As you are aware of a feeling, allow it to come up, give it some space and let it run its course. Make no attempt to modify it or label it. Observe it with no attachment to it. It is just a feeling. Close your eyes, turn your attention inwards and relax into the feeling. Bring awareness to the rate of your breath, allowing the exhalation to lengthen as you release more and more of energy underneath the feeling. It’s like taking the lid off of a pressure cooker to allow the steam to escape.
As we become adept at surrendering the feelings as they arise our dependence on food for meeting emotional needs diminishes. We are allowing the emotions and feelings to flow through us, seeing them as a temporary state that is perfectly normal for any human being to experience. Rather than seeking food as a means of escape or to feel better, we can now create that comfort by allowing the intensity to pass. Comfort in the absence of a feeling.
This technique has become a grounding force for me. When I am grounded, and “in” my body, I am less susceptible to the hijacking of a fleeting desire. I also feel protected and empowered rather than weighted down by my compulsions. I am not so easily distracted by things that compete for my attention. I am able to respond rather than react, regardless of the trigger.
Imagine there is a chocolate cake sitting in front of you. You have completely surrendered the attachment you may have to that cake. It is just a cake. Brown and round and sitting on a glass plate. Every thought, every memory, every feeling is let go as it arises. Stay with the feeling until it runs out. Breathe.
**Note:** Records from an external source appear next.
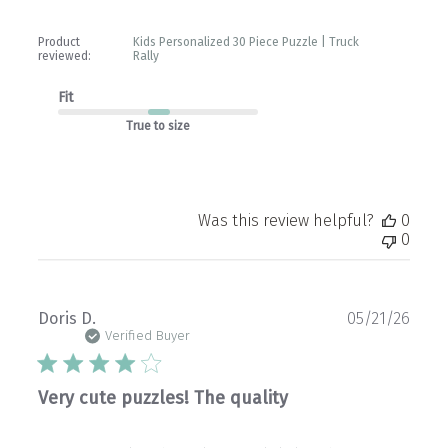
Product
Kids Personalized 30 Piece Puzzle | Truck
reviewed:
Rally
Fit
True to size
Was this review helpful?
0
0
Publ
Doris D.
05/21/26
date
Verified Buyer
Very cute puzzles! The quality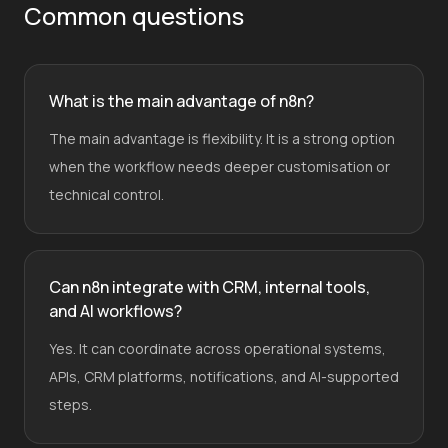
Common questions
What is the main advantage of n8n?
The main advantage is flexibility. It is a strong option
when the workflow needs deeper customisation or
technical control.
Can n8n integrate with CRM, internal tools,
and AI workflows?
Yes. It can coordinate across operational systems,
APIs, CRM platforms, notifications, and AI-supported
steps.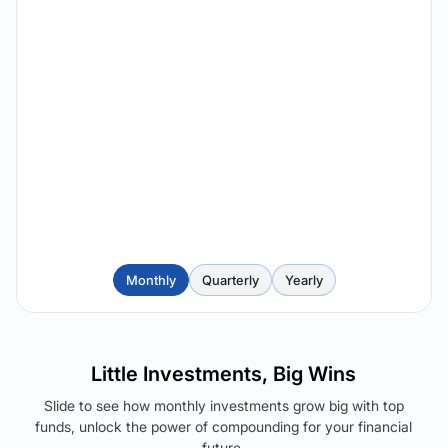
Monthly
Quarterly
Yearly
Little Investments, Big Wins
Slide to see how monthly investments grow big with top
funds, unlock the power of compounding for your financial
future.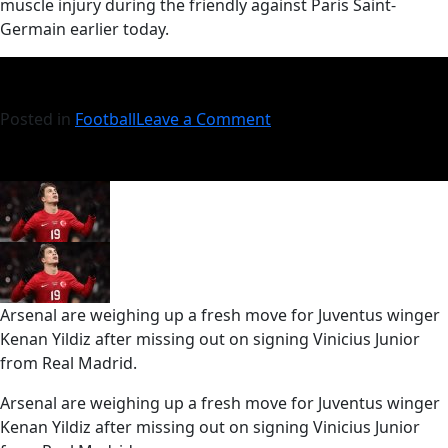
muscle injury during the friendly against Paris Saint-
Germain earlier today.
Posted in
Football
Leave a Comment
Arsenal are weighing up a fresh move for Juventus winger
Kenan Yildiz after missing out on signing Vinicius Junior
from Real Madrid.
​Arsenal are weighing up a fresh move for Juventus winger
Kenan Yildiz after missing out on signing Vinicius Junior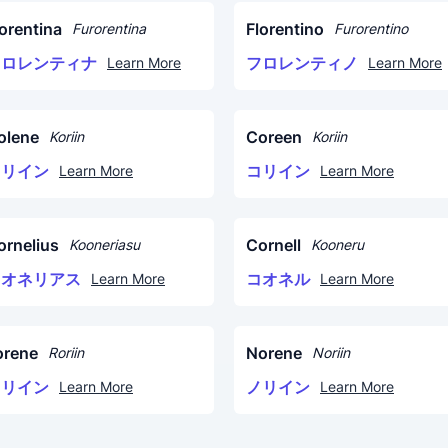
lorentina
Florentino
Furorentina
Furorentino
フロレンティナ
フロレンティノ
Learn More
Learn More
olene
Coreen
Koriin
Koriin
コリイン
コリイン
Learn More
Learn More
ornelius
Cornell
Kooneriasu
Kooneru
コオネリアス
コオネル
Learn More
Learn More
orene
Norene
Roriin
Noriin
ロリイン
ノリイン
Learn More
Learn More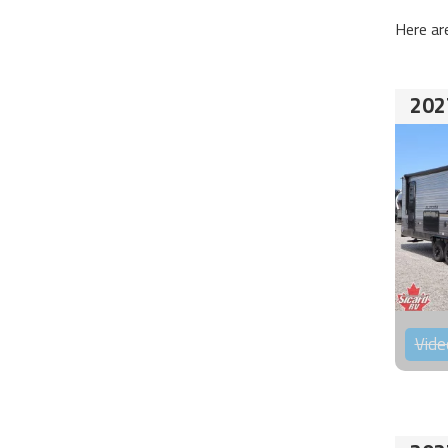
Here ar
202
Vide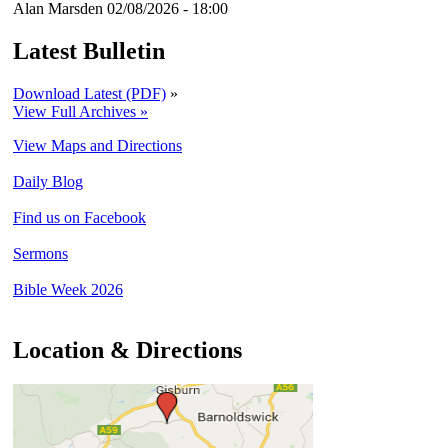
Alan Marsden
02/08/2026 - 18:00
Latest Bulletin
Download Latest (PDF)
»
View Full Archives »
View Maps and Directions
Daily Blog
Find us on Facebook
Sermons
Bible Week 2026
Location & Directions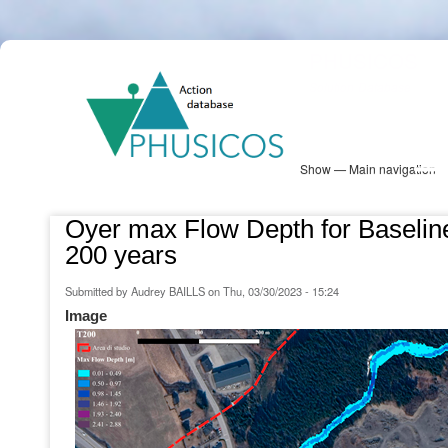
Skip
PHUSICOS
to
Solution Database
main
content
Show — Main navigation
Main
navigation
Database
Heatmap
Map View
Sites
NBS Information
Log in
Oyer max Flow Depth for Baseline
200 years
Submitted by
Audrey BAILLS
on
Thu, 03/30/2023 - 15:24
Image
Allow the tension to melt from your body.
What is left is a neutral zone. Now you can make an empowered decision about eating the chocolate cake. It’s okay if you have it, it’s okay if you don’t. It is not about whether it is right or wrong to eat the cake. It is about having the power to make a decision with the absence of an intense emotional state. It becomes much easier to orient your current choices to reflect your future desires.
Losing your attachment to something does not mean you have to give up anything but the attachment. It means that this object no longer has any control over you. You are free to simply enjoy it or walk away from it. As you continue to let go of your feelings, you are no longer a victim of them. You begin to enjoy a lightness and a fluidity that fosters a sense of wellness and freedom.
Some attachments may lord more power over us to the point of taking on an addictive quality. The letting go technique can be used effectively here but may take some time and patience as you continue to surrender the energy of each urge as it arises. If the tendency to overeat is a problem this technique can be used mid-meal to create some distance between you and the next bite of food.
Keep on practicing and the effortless nature of these techniques will begin to transform your relationship with food. It will become easier to orient yourself towards good health rather than to be driven by your compulsions. Each time you practice letting go you rewire the reward system in the brain to support rather than hijack you.
Loving to eat turns to eating to live. Without giving up any of the enjoyment of food.